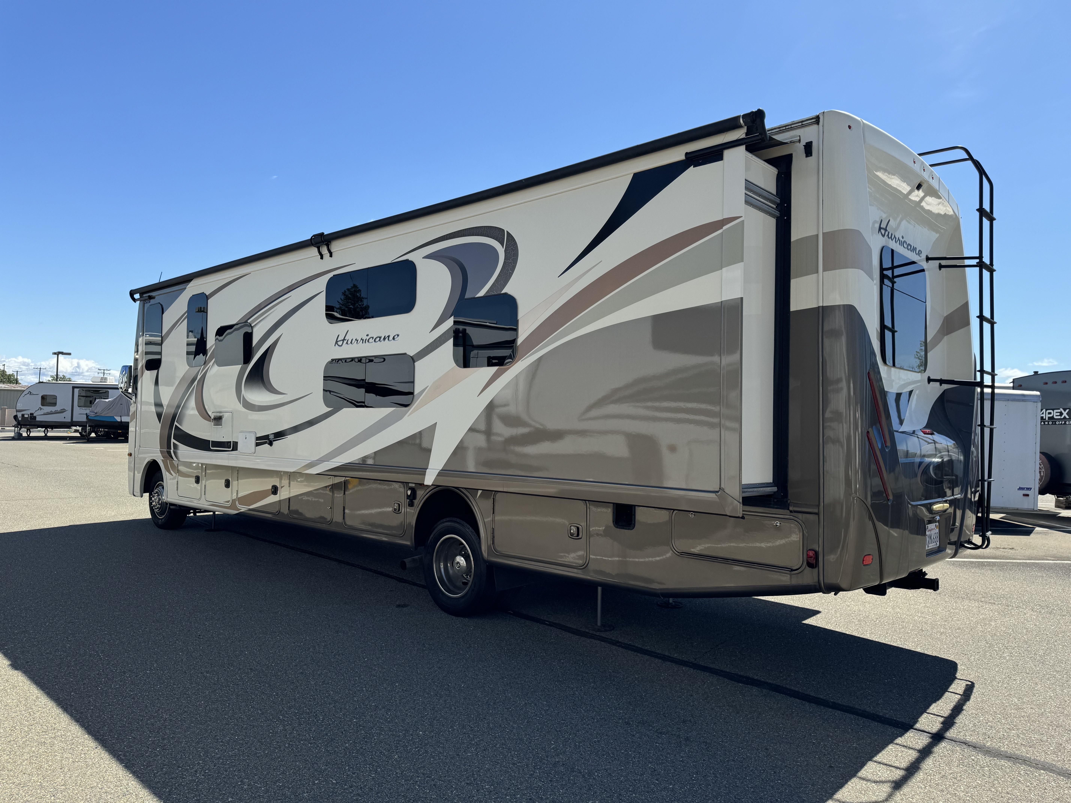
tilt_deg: -1.5
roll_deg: -2.4
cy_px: 402
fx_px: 743
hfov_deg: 71.6
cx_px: 536
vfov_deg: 56.8
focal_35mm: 24
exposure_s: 1/3597
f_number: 1.78
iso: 80
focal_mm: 6.76
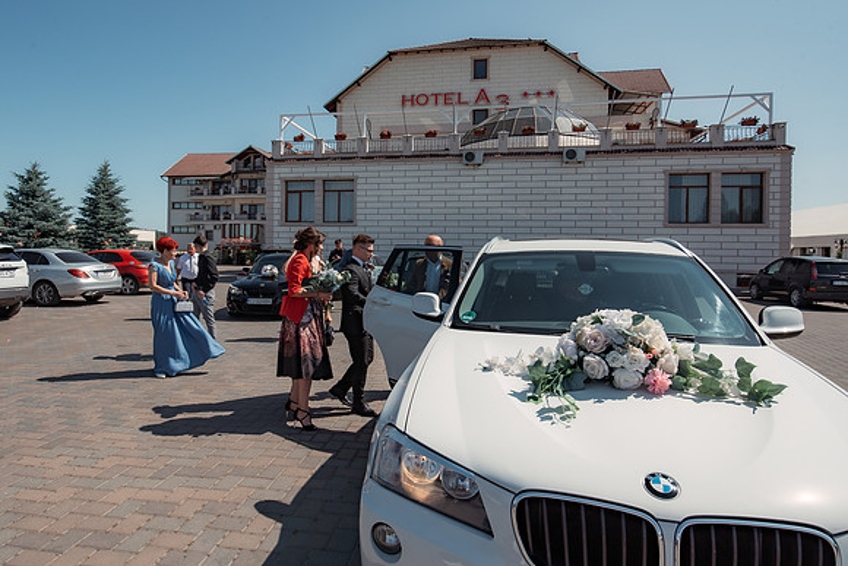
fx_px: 500
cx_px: 382
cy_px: 259
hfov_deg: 80.4
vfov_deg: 59.0
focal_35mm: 21
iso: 100
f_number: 10
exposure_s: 1/800
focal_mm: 19
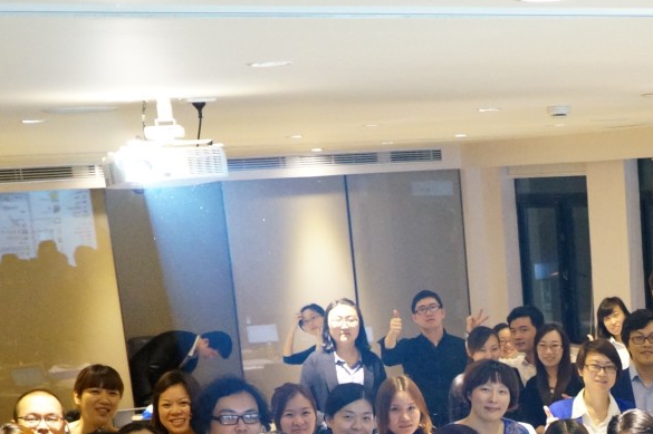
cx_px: 684
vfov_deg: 15.8
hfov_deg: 23.5
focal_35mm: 82
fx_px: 1486
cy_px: 561
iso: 2000
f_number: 2.8
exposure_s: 1/60
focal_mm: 20
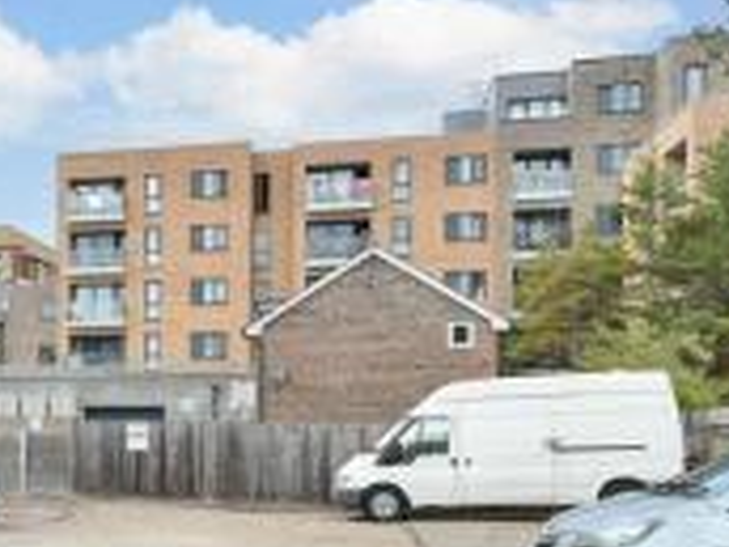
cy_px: 418
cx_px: 34
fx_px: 1011
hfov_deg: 36.4
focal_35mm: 48
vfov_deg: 29.7
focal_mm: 12
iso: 160
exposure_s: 1/50
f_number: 8
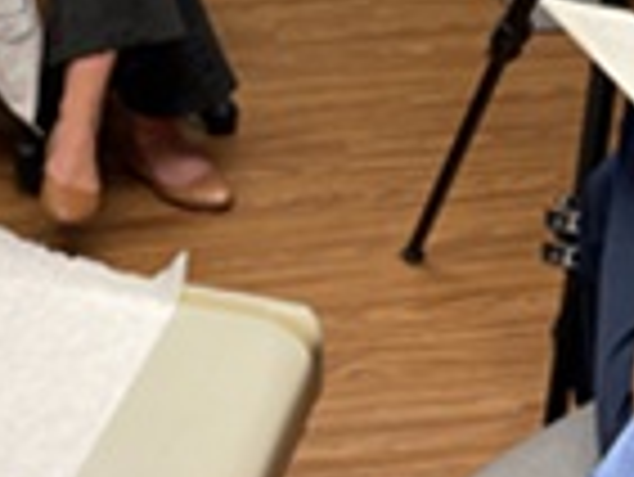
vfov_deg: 16.4
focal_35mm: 83
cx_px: 373
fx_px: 1521
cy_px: -218
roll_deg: +0.5
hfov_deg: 23.5
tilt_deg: -16.1
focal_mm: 4.2
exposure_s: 1/60
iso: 64
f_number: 1.6
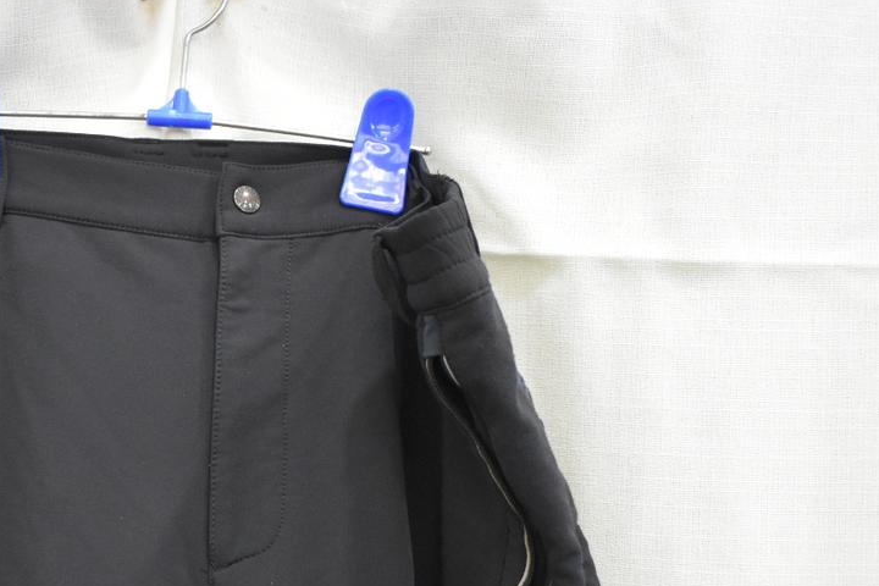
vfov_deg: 24.5
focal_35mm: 54
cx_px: 193
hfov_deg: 35.8
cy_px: 496
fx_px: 1318
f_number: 3.5
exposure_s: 1/60
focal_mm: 18
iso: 2800
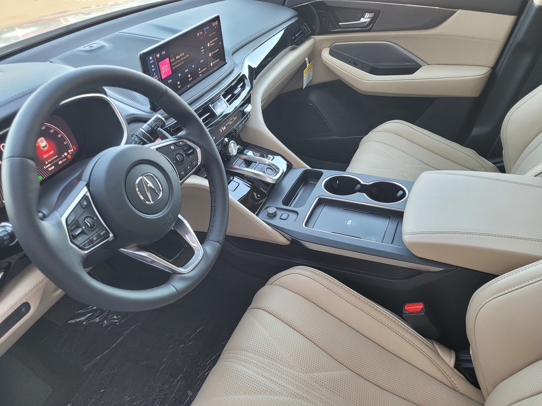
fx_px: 407
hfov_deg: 67.3
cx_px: 271
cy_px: 203
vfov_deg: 53.1
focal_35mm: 26
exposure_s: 1/120
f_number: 1.8
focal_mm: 5.4
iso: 200
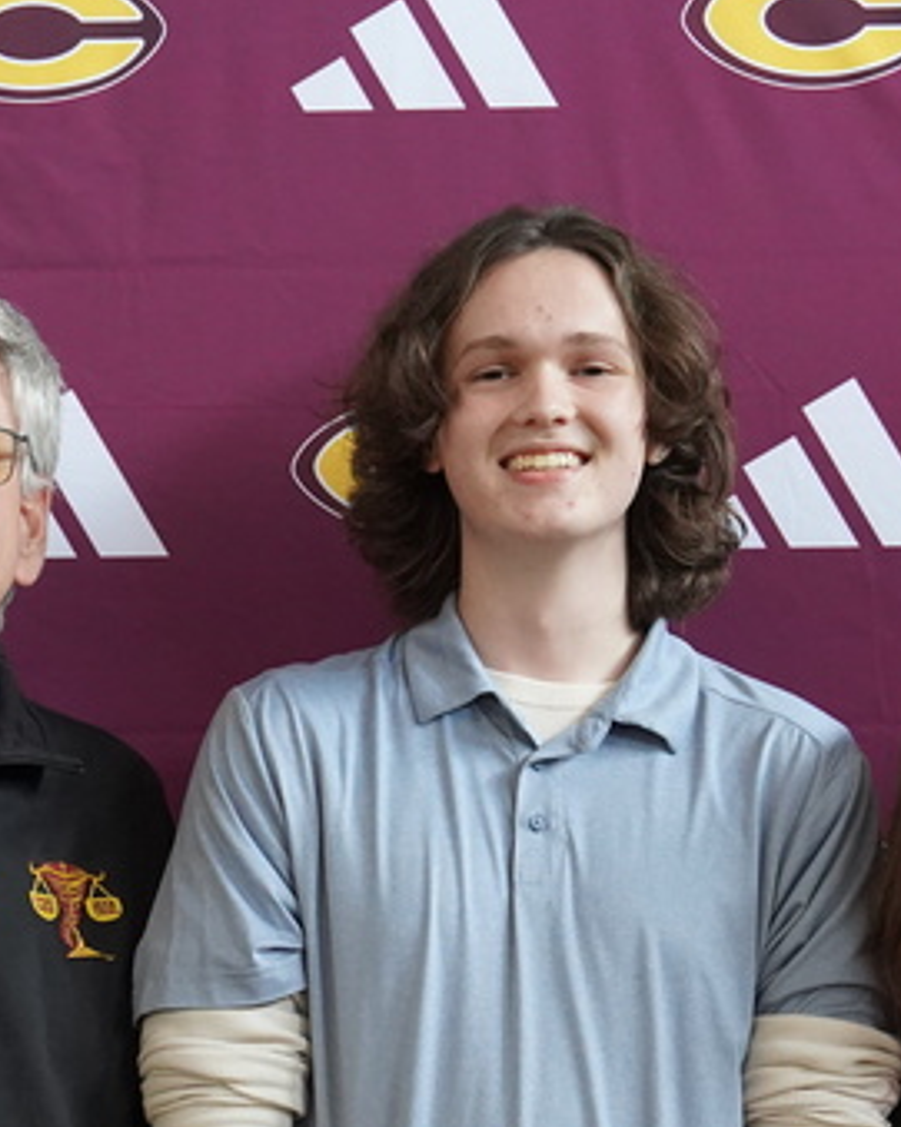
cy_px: 982
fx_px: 3502
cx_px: 419
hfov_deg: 14.7
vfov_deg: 18.0
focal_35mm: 105
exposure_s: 1/160
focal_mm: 37
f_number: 4
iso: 4000
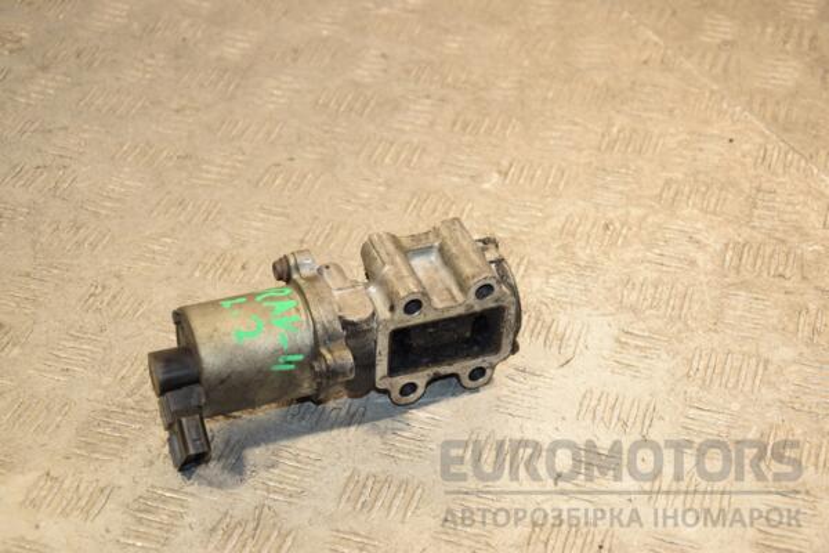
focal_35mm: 75
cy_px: 276
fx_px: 1727
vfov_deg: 18.2
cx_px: 414
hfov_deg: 27.0
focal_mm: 50
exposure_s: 1/200
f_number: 5.6
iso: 800
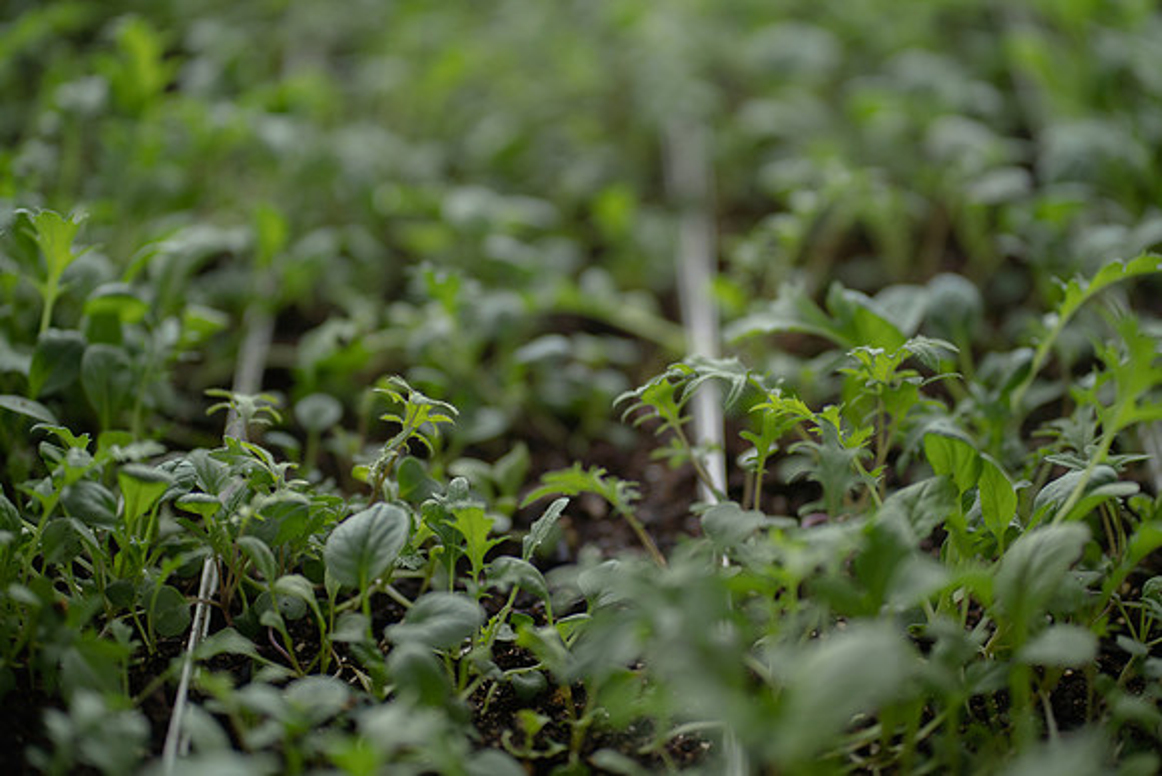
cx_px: 581
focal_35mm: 85
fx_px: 2744
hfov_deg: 23.9
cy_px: 388
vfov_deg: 16.1
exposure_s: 1/400
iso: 100
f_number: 2
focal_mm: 85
- - -
■ PROBLEM DESCRIPTION
Pictures are to be omitted; otherwise, write out the data exactly as it appears.

■ SOLUTION
tilt_deg: -1.5
roll_deg: -2.4
cy_px: 402
fx_px: 743
hfov_deg: 71.6
cx_px: 536
vfov_deg: 56.8
focal_35mm: 24
exposure_s: 1/3597
f_number: 1.78
iso: 80
focal_mm: 6.76
fx_px: 500
cx_px: 382
cy_px: 259
hfov_deg: 80.4
vfov_deg: 59.0
focal_35mm: 21
iso: 100
f_number: 10
exposure_s: 1/800
focal_mm: 19
cx_px: 684
vfov_deg: 15.8
hfov_deg: 23.5
focal_35mm: 82
fx_px: 1486
cy_px: 561
iso: 2000
f_number: 2.8
exposure_s: 1/60
focal_mm: 20
cy_px: 418
cx_px: 34
fx_px: 1011
hfov_deg: 36.4
focal_35mm: 48
vfov_deg: 29.7
focal_mm: 12
iso: 160
exposure_s: 1/50
f_number: 8
vfov_deg: 16.4
focal_35mm: 83
cx_px: 373
fx_px: 1521
cy_px: -218
roll_deg: +0.5
hfov_deg: 23.5
tilt_deg: -16.1
focal_mm: 4.2
exposure_s: 1/60
iso: 64
f_number: 1.6
vfov_deg: 24.5
focal_35mm: 54
cx_px: 193
hfov_deg: 35.8
cy_px: 496
fx_px: 1318
f_number: 3.5
exposure_s: 1/60
focal_mm: 18
iso: 2800
fx_px: 407
hfov_deg: 67.3
cx_px: 271
cy_px: 203
vfov_deg: 53.1
focal_35mm: 26
exposure_s: 1/120
f_number: 1.8
focal_mm: 5.4
iso: 200
cy_px: 982
fx_px: 3502
cx_px: 419
hfov_deg: 14.7
vfov_deg: 18.0
focal_35mm: 105
exposure_s: 1/160
focal_mm: 37
f_number: 4
iso: 4000
focal_35mm: 75
cy_px: 276
fx_px: 1727
vfov_deg: 18.2
cx_px: 414
hfov_deg: 27.0
focal_mm: 50
exposure_s: 1/200
f_number: 5.6
iso: 800
cx_px: 581
focal_35mm: 85
fx_px: 2744
hfov_deg: 23.9
cy_px: 388
vfov_deg: 16.1
exposure_s: 1/400
iso: 100
f_number: 2
focal_mm: 85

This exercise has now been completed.